In the year ending September 19, 2022 the airport had 48,910 aircraft operations, an average 134 per day: 99% general aviation, <1% air taxi, and <1% military. This is up from 26,000 annual operations in 2010. At that time 84 aircraft were based at the airport: 71 single-engine and 9 multi-engine airplanes, 3 jets, and 1 helicopter.

The airport is supported by local Fixed-Base Operator (FBO) Summit Air, which fuels and hangars aircraft. North Coast Air Care has been based at the Akron Flight facility since May 2000. It services the general aviation community by performing inspections, maintenance, and repairs.

==Accidents and incidents==
- On July 9, 1995, a homebuilt Quickie II was destroyed when it impacted the ground near the Akron-Fulton Airport. The aircraft had been working on takeoffs and landings in the airport's traffic pattern for 15 minutes. After the accident takeoff, the aircraft made a 180 to try to come back to the runway, and witnesses reported the aircraft used excessive maneuvers to try to line up for final. From a near vertical bank, the plane stalled on final. It fell straight down on the left wing and cartwheeled.
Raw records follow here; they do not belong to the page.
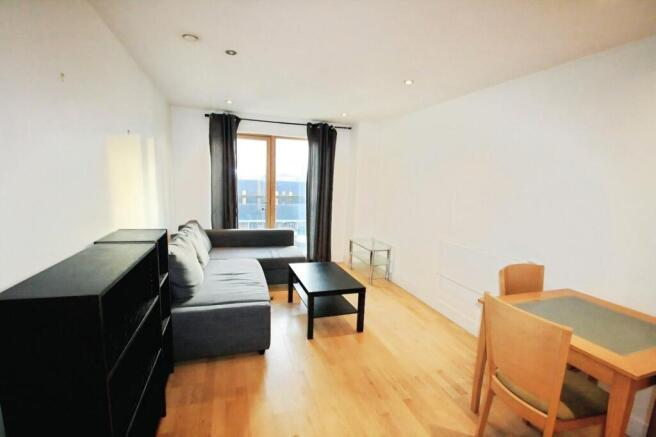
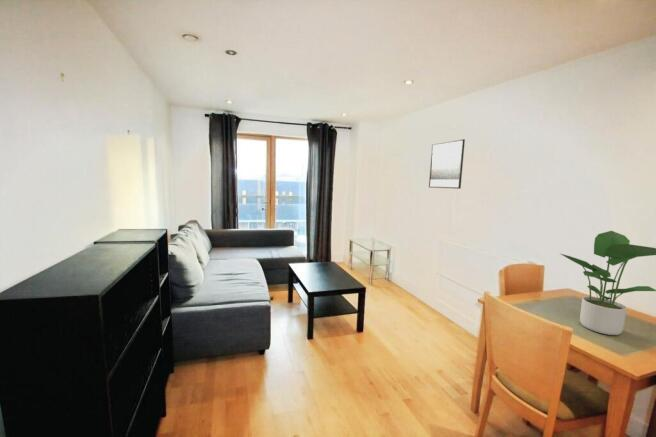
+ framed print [428,138,466,190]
+ potted plant [558,230,656,336]
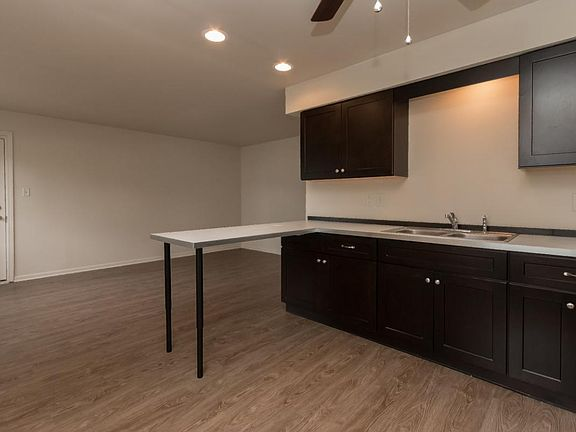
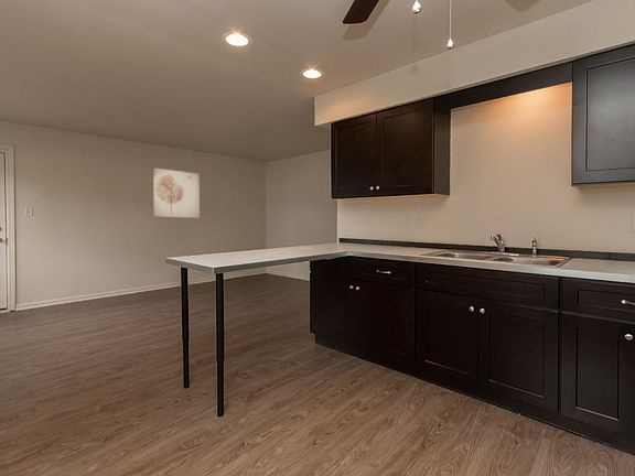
+ wall art [152,167,201,219]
The cause of the accident was found to be the pilot's improper maneuver during the turn to final approach, which resulted in an inadvertent stall/spin and collision with the terrain.
- On September 10, 1995, a Robinson R-22 Beta was destroyed when it impacted the ground after takeoff at the Akron Fulton Airport. Witnesses to the aircraft's takeoff at the nearby Akron-Canton airport said the helicopter appeared to "wobble" on departure, the engine sounded like it was revving, and the tail rotor appeared to be spinning slower than normal. The probable cause of the accident was found to be the pilot's failure to maintain control of the rotor RPM, and his improper remedial action, which resulted in the rotor stalling.
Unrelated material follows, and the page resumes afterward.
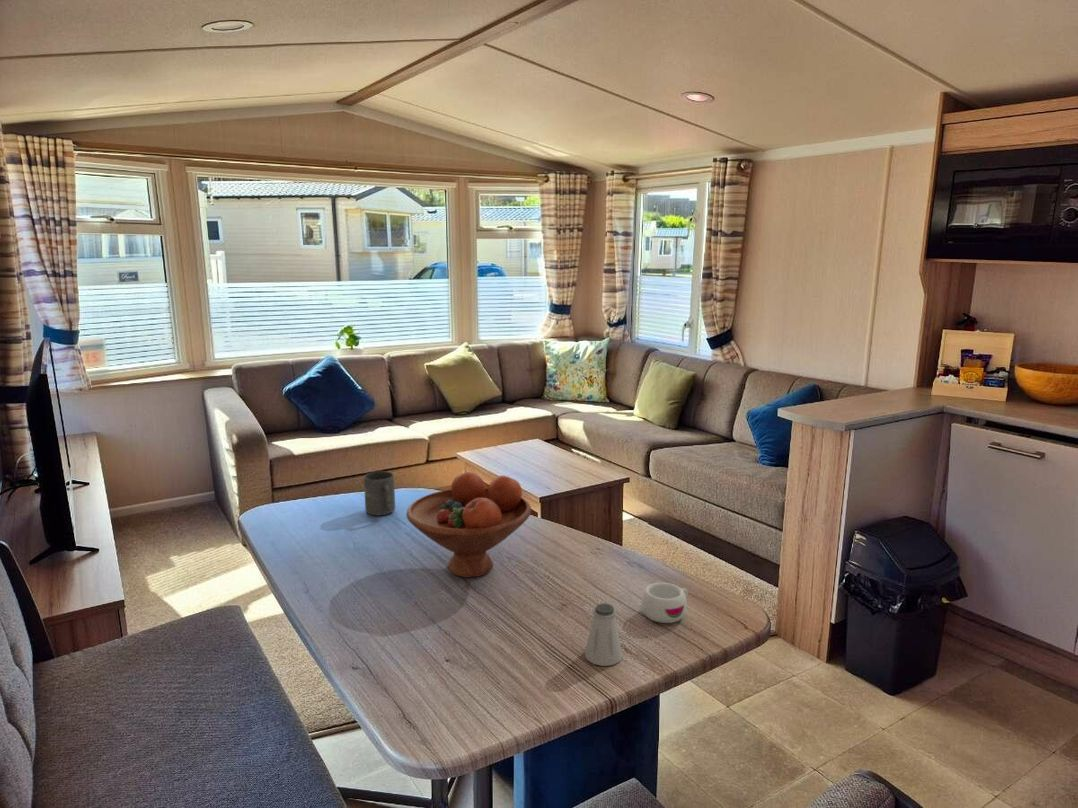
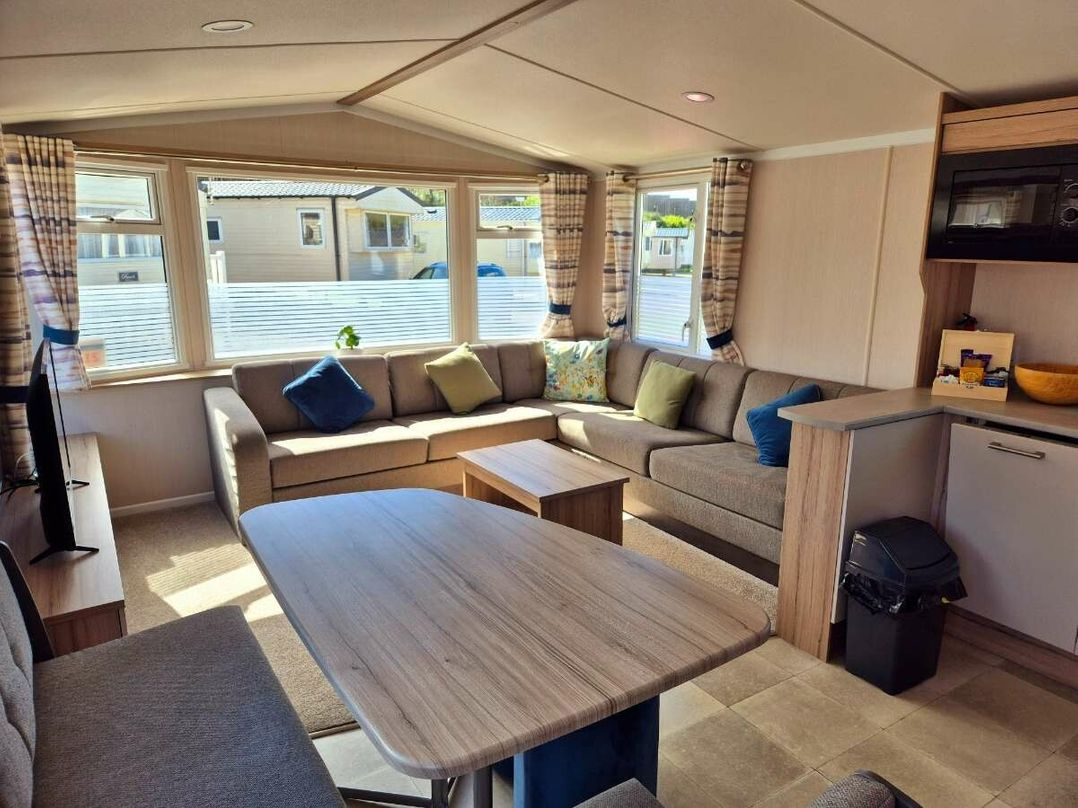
- saltshaker [584,602,624,667]
- mug [640,582,689,624]
- mug [363,470,396,516]
- fruit bowl [405,471,532,578]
- On March 19, 2000, a Beech A23 Bonanza was destroyed when it impacted houses in a residential area shortly after takeoff from Akron Fulton International Airport. After takeoff, a witness said that the accident aircraft was "barely climbing" and that the engine noise was constant but sounded like it wasn't at full power. Another witness said he looked out his window and observed the blue and white airplane below the roof-tops and that the aircraft appeared to be "gliding in." The probable cause of the accident was found to be the pilot's improper decision to operate the airplane with known deficiencies.
- On February 12, 2015, a Piper PA-46 veered off the left side of the runway during landing at Akron Fulton Airport. The pilot applied right rudder and left aileron control inputs for the landing. After touchdown, a gust of wind lifted the left wing, resulting in a loss of directional control. The airplane veered off the left side of the runway and into a grass area adjacent to the runway where the nose landing gear collapsed. The probable cause of the accident was found to be the pilot's failure to maintain directional control during a crosswind landing in gusting crosswind conditions.
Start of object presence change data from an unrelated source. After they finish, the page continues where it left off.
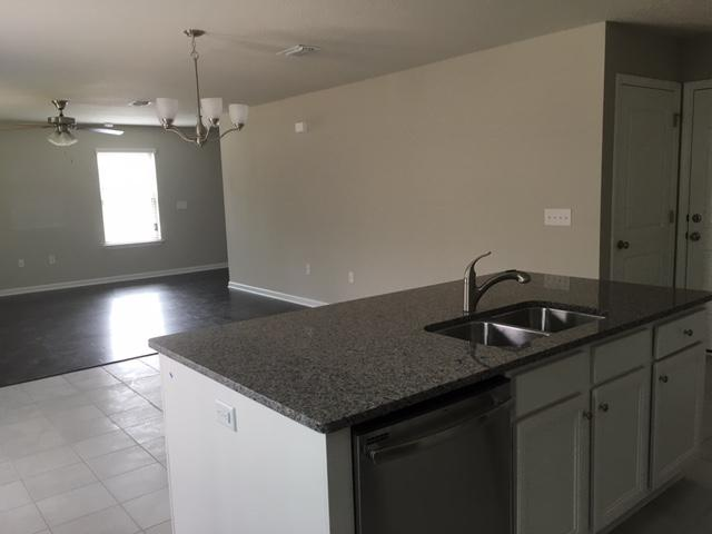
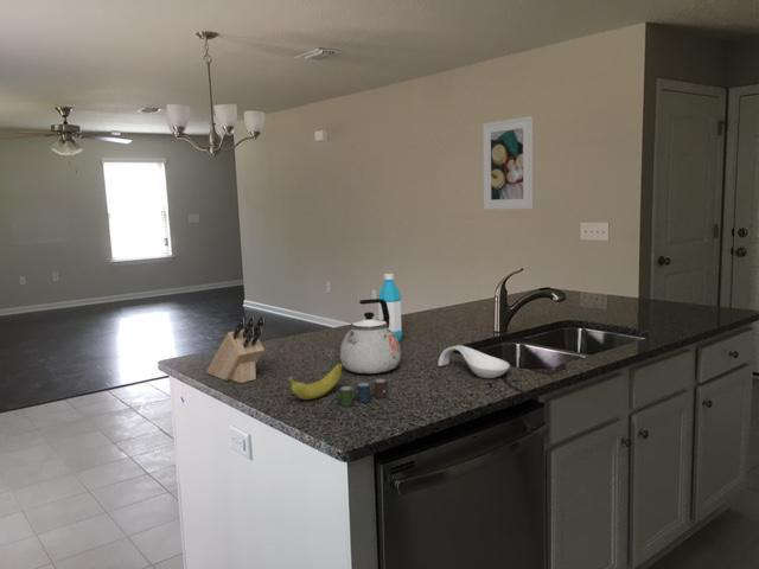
+ cup [336,378,388,408]
+ knife block [206,314,266,384]
+ water bottle [377,273,403,341]
+ kettle [339,298,402,375]
+ spoon rest [438,344,511,379]
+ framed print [481,115,534,211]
+ banana [287,362,343,401]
- On November 10, 2015, a Hawker 700 crashed into an Akron apartment complex shortly before 3:00pm (15:00) EST in rainy weather, near the intersection of Skelton and Mogadore Roads, while on approach to Akron Fulton International Airport. Witnesses reported hearing a loud explosion, and seeing smoke/flames as the crash occurred. All nine occupants of the aircraft, including both pilots, were killed in the crash. Akron police units were the first to report to the scene, followed shortly by firefighters and the Ohio State Highway Patrol. The National Transportation Safety Board dispatched an incident team to the site of the crash.
- On July 4, 2022, a Cessna Skyhawk Cessna 172 flying from Chambers Airport in Tunkannock, Pennsylvania to Weltzien Skypark Airport crashed while attempting an emergency landing at Akron Fulton Intl Airport about a mile Northeast of the runway in Ellet Community Center parking lot. Both pilot and passenger survived the crash. Preliminary investigations suggest the crash was due to fuel exhaustion.
- On May 14, 2026, a Piper PA-28-180 crashed into a residence during a training flight originating from the airport, killing both occupants on board. No one inside the home sustained injuries.